А теперь идёт со своей самой проблемной (единственной) ученицей в сторону башни Хокаге и молчит. Не потому что рассказывать ничего не хочется или потому что нет такого приказа, а потому что усиленно думает: как не затянуть её ещё ниже за собой, чем есть сейчас.

Право, какой он сентиментальный. И как упорно отрицал это раньше.

Он выделяет Тори среди других учеников? Конечно! Она необыкновенно умна для своего возраста, но при этом совершенно не похожа на того же Учиху, которого Ирука, захлёбываясь от восторга, называет гением.
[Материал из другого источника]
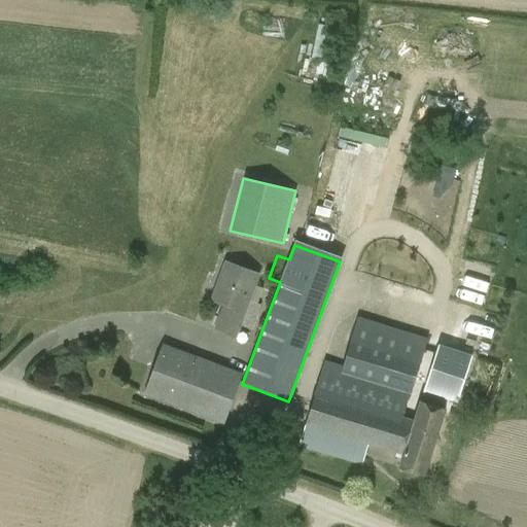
[(236,339),(241,326),(252,330),(260,306),(256,305),(262,289),(255,286),(259,276),(224,262),(210,301),(223,306),(214,330),(236,339)]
Видел он, Мизуки, этого Учиху. Ну какой из него гений? Гениальность измеряется не в умении создавать техники и даже не в запасе чакры. У Тори не было и такого, и, пожалуй, в бою Саске она проиграет. Но это пока. Нара тоже не самые сильные противники, но стабильно могут заткнуть за пояс тех же Учиха просто за счёт своего интеллекта.

О своих мыслях он наедине с Ирукой не распространялся. Ещё не хватало перебить его восторг. Пусть восхищается своим Саске, всё равно до Итачи ему как до луны. Мизуки слышал, что пацан хотел выпуститься из Академии досрочно, словно пытаясь подражать старшему брату-убийце, но Хокаге запретил. Мизуки был полностью согласен. Последний Учиха банально не был готов — даже не по способностям (хотя и это тоже, ну не сможет пацан без помощи наставников нормально натренироваться в сжатые сроки), а по характеру. Психологической устойчивости.

Вот Тори, думал Мизуки, Тори бы он, положим, мог выпустить на задания уже сейчас, на её втором году обучения. Добавив чакры и техник, правда...

Он продолжал следить за ней даже тогда, когда она перешла в другой класс? Конечно! Ведь это совершенно не его инициатива, а приказ. Чем девчонка так заинтересовала Корень, Мизуки не понимал. И это непонимание его, признаться, нервировало, поэтому за Тори он следил куда пристальнее, чем было нужно. Девочке семь лет, она ничего из себя не представляет, кроме бессовестной наглости и гениальных мозгов, а ей заинтересовался не любитель бесклановых-Сарутоби, а кое-кто поопаснее.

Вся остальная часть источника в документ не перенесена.